In the US, there were the Nina Simones and Harry Belafontes, who not only sang about the civil rights struggle but actively participated in it through resistance marches and campaigns.
Last week, Beyoncé joined the list of artists using their artistry to speak truth to white supremacist power (which continues to kill black bodies in ways that are seen and unseen in America) through her song Formation. Indeed, black people throughout the world mostly basked in it.
We watched with awe as she demonstrated resistance against police brutality; against a government that left black people to die during Hurricane Katrina; affirmed the history of resistance movements such as the Black Panther Party; and celebrated black aesthetics often perceived to be “ugly”, such as the Afro and the “Jackson 5 nostrils”.
What worries me about the collective love for Beyoncé, however, is that there’s little room for criticism, even as she, too, is a human filled with wonders and contradictions.
In the past, “Beysus” (as her fans call her) has collaborated with artists such as her husband, Jay Z, who made light of the abuse of Tina Turner at the hands of Ike Turner.

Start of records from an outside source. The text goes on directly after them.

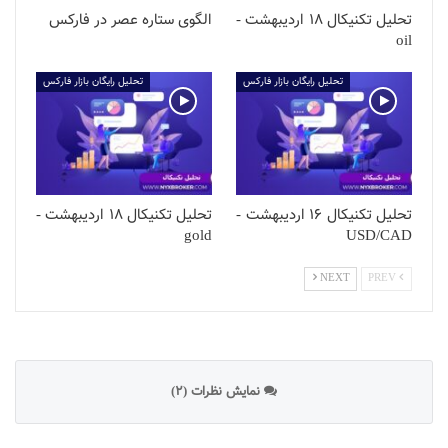
تحلیل تکنیکال 18 اردیبهشت -
الگوی ستاره عصر در فارکس
oil
تحلیل رایگان بازار فارکس
تحلیل رایگان بازار فارکس
تحلیل تکنیکال 16 اردیبهشت -
تحلیل تکنیکال 18 اردیبهشت -
gold
USD/CAD
NEXT
PREV
نمایش نظرات (2)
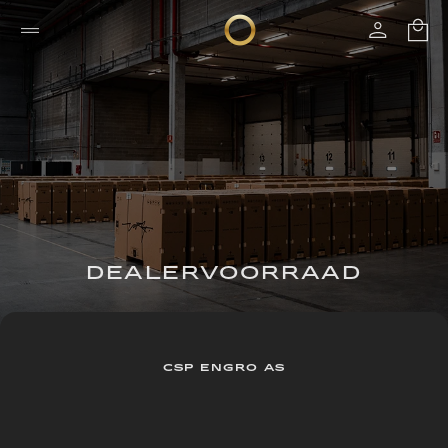
DEALERVOORRAAD
CSP ENGRO AS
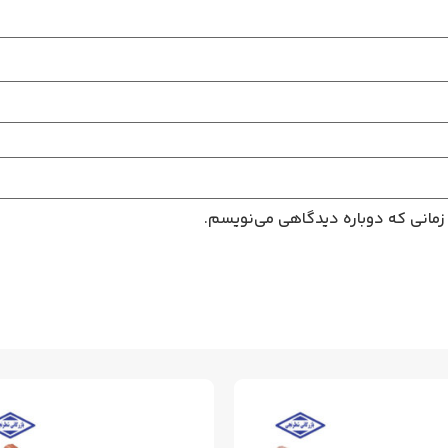
 زمانی که دوباره دیدگاهی می‌نویسم.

When I watched Formation, I was further unsettled when Beyoncé made reference to being “a black Bill Gates in the making” and said, “Always stay gracious; best revenge is your paper”, thus celebrating a capitalist trope that says money, defined through the “success” of white males like Gates, is the only true way to power and the affirmation of one’s being. In her lyrics, Beyoncé’s enormous class position as one of the richest black women in the world expresses itself. She may truly believe that your “best revenge is your paper”.
However, feminist scholar bell hooks cautions us, saying that you will not destroy oppressive systems “by creating your own version of it, even if it serves you to make lots and lots of money”.
In black feminism, we learn that all systems of oppression matter. White supremacist capitalist patriarchy has created a system in which black women are the faces of poverty, both in South Africa and the US. It allows for a minority of black women, like Beyoncé, to “benefit” from it. Therefore, as Professor Pumla Gqola writes in A Renegade Called Simphiwe: “It’s important to create alternatives, just like it is necessary to speak truth to power.”
I hope that as Beyoncé’s politics continues to evolve, she will not only speak truth to power in relation to gender and race politics, but will draw from, as well as showcase, the alternatives to a patriarchal capitalist world that many black feminists have already envisioned.
We cannot be invested in white supremacist capitalism, for Audre Lorde reminds us: “The master’s tools will never dismantle the master’s house.”